* **SELECTED EXCERPT**:
* * *
Tough Crowd

Native New Yorkers, especially women, are not easily impressed. We've shown ourselves inclined to suspect any rave of perfection and preemptively dismiss it. That's because we're reared to question life experiences with a shrewd appraisal.

Asked to opine, many of us respond with a shrug and (some claim) Yiddish expression that hardly meets the category of vocabulary. Instead, it implies by body language that the subject of discussion is a possible candidate for spitting up or, at least, indigestion.

For instance:

"So, what do you think of that new restaurant?"
"meh."
"How was your blind date?"
"meh."
"Would you say it was worth going to that Broadway show?"
"meh."

For those who see life that way in general, a handbag manufacturer stamped "meh ..." on the front of a clutch, allowing women to forego conversation and just wave the little bag at inquiring friends.

I'm waiting to see a "meh" bumper sticker, probably during the next election cycle.
* * *
* **RECORDED DATA**:
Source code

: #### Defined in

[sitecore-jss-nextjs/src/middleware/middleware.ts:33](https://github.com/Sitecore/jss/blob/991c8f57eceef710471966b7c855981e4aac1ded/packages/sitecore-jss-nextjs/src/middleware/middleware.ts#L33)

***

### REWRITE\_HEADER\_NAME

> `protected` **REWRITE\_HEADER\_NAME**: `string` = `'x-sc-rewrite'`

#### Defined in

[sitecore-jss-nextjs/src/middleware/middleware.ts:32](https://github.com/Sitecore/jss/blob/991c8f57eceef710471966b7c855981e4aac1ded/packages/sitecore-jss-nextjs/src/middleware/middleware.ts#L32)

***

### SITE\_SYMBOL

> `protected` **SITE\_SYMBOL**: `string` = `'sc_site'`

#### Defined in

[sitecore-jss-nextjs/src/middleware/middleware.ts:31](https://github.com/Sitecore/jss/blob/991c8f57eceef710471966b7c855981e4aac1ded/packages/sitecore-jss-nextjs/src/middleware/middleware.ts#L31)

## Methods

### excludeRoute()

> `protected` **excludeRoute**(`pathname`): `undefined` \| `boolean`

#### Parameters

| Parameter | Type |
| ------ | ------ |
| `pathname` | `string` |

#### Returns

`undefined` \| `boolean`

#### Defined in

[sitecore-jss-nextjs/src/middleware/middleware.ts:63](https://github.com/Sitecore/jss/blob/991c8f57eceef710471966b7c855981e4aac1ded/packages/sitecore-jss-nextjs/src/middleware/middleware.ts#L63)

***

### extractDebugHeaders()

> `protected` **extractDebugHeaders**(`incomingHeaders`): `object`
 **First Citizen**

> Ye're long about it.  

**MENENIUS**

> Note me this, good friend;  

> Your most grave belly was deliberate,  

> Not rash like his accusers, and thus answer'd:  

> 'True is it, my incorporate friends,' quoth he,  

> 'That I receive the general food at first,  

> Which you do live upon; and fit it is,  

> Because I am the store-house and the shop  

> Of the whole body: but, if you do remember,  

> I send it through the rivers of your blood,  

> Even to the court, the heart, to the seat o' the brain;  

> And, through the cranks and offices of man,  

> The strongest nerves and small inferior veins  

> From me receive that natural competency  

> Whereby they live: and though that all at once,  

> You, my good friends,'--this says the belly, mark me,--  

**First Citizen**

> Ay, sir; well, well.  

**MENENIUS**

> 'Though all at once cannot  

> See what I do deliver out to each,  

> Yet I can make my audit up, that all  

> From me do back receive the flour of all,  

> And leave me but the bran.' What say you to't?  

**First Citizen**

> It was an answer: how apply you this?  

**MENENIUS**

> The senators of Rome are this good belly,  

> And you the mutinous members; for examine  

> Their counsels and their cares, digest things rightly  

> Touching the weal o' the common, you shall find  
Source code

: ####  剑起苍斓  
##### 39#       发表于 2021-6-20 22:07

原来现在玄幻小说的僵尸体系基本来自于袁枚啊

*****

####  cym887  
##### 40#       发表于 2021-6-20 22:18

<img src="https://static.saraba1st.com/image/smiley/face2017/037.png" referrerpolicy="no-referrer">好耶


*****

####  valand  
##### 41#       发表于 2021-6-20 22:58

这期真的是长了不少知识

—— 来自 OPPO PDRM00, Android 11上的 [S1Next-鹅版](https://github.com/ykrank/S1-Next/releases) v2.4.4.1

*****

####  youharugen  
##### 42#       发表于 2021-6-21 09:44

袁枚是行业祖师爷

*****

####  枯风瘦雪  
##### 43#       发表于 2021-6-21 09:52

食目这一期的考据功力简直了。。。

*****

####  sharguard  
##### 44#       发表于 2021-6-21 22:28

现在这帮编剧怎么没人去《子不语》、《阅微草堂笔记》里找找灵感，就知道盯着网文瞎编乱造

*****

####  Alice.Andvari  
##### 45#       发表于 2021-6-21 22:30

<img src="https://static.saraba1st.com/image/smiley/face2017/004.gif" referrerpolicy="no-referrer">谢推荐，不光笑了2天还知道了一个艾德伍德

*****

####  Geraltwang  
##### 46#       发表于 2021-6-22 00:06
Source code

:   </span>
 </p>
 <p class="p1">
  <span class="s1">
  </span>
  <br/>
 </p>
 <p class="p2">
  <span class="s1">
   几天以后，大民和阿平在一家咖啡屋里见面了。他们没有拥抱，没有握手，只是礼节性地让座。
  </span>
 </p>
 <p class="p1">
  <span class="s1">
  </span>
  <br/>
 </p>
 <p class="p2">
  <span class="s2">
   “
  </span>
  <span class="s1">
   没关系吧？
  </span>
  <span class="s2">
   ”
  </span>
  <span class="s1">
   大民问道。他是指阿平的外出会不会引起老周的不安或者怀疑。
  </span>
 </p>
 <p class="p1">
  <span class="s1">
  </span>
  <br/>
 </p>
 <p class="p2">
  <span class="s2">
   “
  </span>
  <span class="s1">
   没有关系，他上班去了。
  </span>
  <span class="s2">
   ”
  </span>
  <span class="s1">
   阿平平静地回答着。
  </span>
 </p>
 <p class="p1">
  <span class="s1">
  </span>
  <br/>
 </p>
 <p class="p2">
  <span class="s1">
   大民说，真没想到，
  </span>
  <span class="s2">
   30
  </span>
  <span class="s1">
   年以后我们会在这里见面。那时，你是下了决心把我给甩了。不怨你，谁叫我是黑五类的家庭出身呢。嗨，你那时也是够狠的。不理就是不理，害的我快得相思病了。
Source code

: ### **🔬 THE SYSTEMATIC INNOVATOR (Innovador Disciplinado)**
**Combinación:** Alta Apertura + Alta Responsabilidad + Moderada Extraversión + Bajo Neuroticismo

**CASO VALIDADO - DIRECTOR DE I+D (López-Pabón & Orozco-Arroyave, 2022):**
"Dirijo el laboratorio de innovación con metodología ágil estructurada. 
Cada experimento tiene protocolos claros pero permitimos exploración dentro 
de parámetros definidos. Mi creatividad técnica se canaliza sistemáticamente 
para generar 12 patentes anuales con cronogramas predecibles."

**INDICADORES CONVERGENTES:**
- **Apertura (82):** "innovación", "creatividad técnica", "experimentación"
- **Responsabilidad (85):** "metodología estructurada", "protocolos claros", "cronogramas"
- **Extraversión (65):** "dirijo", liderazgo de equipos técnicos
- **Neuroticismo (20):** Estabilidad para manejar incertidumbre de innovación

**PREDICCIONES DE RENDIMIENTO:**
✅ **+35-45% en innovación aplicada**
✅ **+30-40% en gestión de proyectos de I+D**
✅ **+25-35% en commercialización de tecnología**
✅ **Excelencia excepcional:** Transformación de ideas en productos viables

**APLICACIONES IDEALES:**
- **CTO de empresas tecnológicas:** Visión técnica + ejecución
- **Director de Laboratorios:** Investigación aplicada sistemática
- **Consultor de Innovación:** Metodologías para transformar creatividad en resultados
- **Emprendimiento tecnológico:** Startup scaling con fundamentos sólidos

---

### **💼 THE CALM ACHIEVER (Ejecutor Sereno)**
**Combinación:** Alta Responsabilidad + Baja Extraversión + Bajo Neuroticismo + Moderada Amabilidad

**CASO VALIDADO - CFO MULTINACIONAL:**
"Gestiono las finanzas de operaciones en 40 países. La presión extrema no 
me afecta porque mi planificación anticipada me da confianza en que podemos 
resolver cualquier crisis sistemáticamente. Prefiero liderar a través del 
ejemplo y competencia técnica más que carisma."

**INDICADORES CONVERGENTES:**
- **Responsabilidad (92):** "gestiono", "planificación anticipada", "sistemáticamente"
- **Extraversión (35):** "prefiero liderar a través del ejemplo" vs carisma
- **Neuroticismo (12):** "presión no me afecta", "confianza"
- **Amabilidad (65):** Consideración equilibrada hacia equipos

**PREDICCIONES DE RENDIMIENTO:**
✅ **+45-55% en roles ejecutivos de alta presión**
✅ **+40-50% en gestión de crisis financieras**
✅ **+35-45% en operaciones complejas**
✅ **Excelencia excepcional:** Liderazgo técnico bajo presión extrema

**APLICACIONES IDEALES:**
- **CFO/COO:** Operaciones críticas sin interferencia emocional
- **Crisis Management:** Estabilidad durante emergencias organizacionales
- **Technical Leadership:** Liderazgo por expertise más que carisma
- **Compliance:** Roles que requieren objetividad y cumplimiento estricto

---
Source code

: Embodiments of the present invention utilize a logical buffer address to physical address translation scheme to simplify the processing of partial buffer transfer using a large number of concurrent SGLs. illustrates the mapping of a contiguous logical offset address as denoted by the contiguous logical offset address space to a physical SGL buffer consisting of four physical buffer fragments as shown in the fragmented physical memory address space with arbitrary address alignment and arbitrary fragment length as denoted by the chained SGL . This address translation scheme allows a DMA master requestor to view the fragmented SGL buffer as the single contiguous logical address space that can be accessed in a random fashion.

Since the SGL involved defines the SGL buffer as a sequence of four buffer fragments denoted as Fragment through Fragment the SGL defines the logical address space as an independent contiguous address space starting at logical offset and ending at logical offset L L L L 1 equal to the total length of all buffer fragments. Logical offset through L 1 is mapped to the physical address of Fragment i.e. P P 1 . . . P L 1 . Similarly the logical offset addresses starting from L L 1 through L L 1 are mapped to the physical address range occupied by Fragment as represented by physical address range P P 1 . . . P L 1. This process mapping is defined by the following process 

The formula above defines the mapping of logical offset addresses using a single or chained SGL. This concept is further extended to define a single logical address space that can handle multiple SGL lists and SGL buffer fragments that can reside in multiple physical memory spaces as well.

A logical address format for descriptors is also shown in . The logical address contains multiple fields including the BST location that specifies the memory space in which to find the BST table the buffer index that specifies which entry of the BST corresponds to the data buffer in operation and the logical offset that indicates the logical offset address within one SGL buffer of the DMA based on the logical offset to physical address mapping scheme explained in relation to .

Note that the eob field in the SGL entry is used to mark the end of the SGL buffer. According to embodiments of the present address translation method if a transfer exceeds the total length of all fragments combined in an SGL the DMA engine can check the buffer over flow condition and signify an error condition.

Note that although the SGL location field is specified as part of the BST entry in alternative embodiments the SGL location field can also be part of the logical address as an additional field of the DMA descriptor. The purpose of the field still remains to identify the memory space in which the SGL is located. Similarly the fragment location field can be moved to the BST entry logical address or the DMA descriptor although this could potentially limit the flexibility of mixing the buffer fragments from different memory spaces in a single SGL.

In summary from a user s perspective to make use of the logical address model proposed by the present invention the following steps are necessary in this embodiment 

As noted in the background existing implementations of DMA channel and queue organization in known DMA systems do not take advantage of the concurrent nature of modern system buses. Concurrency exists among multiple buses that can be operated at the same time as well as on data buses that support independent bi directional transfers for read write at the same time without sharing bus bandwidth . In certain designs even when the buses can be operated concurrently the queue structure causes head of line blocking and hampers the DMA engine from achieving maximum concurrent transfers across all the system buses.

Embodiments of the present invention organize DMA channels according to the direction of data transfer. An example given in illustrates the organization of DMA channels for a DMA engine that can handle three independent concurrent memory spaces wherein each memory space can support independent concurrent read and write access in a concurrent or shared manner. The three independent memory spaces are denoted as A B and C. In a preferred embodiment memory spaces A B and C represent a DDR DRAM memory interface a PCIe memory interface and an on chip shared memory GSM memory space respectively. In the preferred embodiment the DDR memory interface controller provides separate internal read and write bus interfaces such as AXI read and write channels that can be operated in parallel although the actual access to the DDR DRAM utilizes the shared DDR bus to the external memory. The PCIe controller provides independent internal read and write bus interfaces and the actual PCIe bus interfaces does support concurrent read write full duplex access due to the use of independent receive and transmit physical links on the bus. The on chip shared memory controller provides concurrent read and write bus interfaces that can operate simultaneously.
* * *
* **WORK INSTRUCTIONS**:
- 1) Could you copy the "Tough Crowd" essay word for word from "Asked to opine, many" to "at least, indigestion."?
- 2) Can you pick up the essay about New Yorkers and "meh" after its final sentence and keep it going?

* **RESPONSES**:
- 1)
Asked to opine, many of us respond with a shrug and (some claim) Yiddish expression that hardly meets the category of vocabulary. Instead, it implies by body language that the subject of discussion is a possible candidate for spitting up or, at least, indigestion.

- 2)
(The house cats I know act out "meh" as a rejoinder to most of life and would say it if they could. I have detected "Meow" altered in certain situations.)

On top of the skeptical human response to life's supposedly fantastic, awesome, excellent wonders, the language we use when we are impressed tends to slide toward the dark side. A few examples:

"The musical was to die for."
"It was death by chocolate."
"I could kill for a diamond like that."
"I love the kid so much I could eat him."

Say, again? What's all that about?

It's the flip side of "meh." Ferocious certainty is what it is. And, when people who are not native New Yorkers engage us, some step back - literarily or figuratively - as if we might devour them. Fear not. The opinions expressed do not represent a physical threat to anyone. You might see us good-naturedly raise a brow at your opinion. Like that of my hero, the brilliant Jon Stewart of The Daily Show. Think "meh."

Literary types familiar with poet W.H. Auden might expect to see the variant "mneh" with its similar pronunciation. According to Ben Zimmer writing for Slate in a September 6, 2013 article, "A History of Meh, from Leo Rosten to Auden to The Simpsons," Auden concluded "mneh" when he failed to be impressed by the understandable hoopla surrounding the historic 1969 space mission to the moon.

Basically, Auden said he preferred quiet, lush gardens to the moon's austere surface. Now, that was a poet who was tough to impress. Then again, Zimmer fast forwarded to fans of The Simpson's who heard it said in 1994, fitting snugly into their wickedly jaded view.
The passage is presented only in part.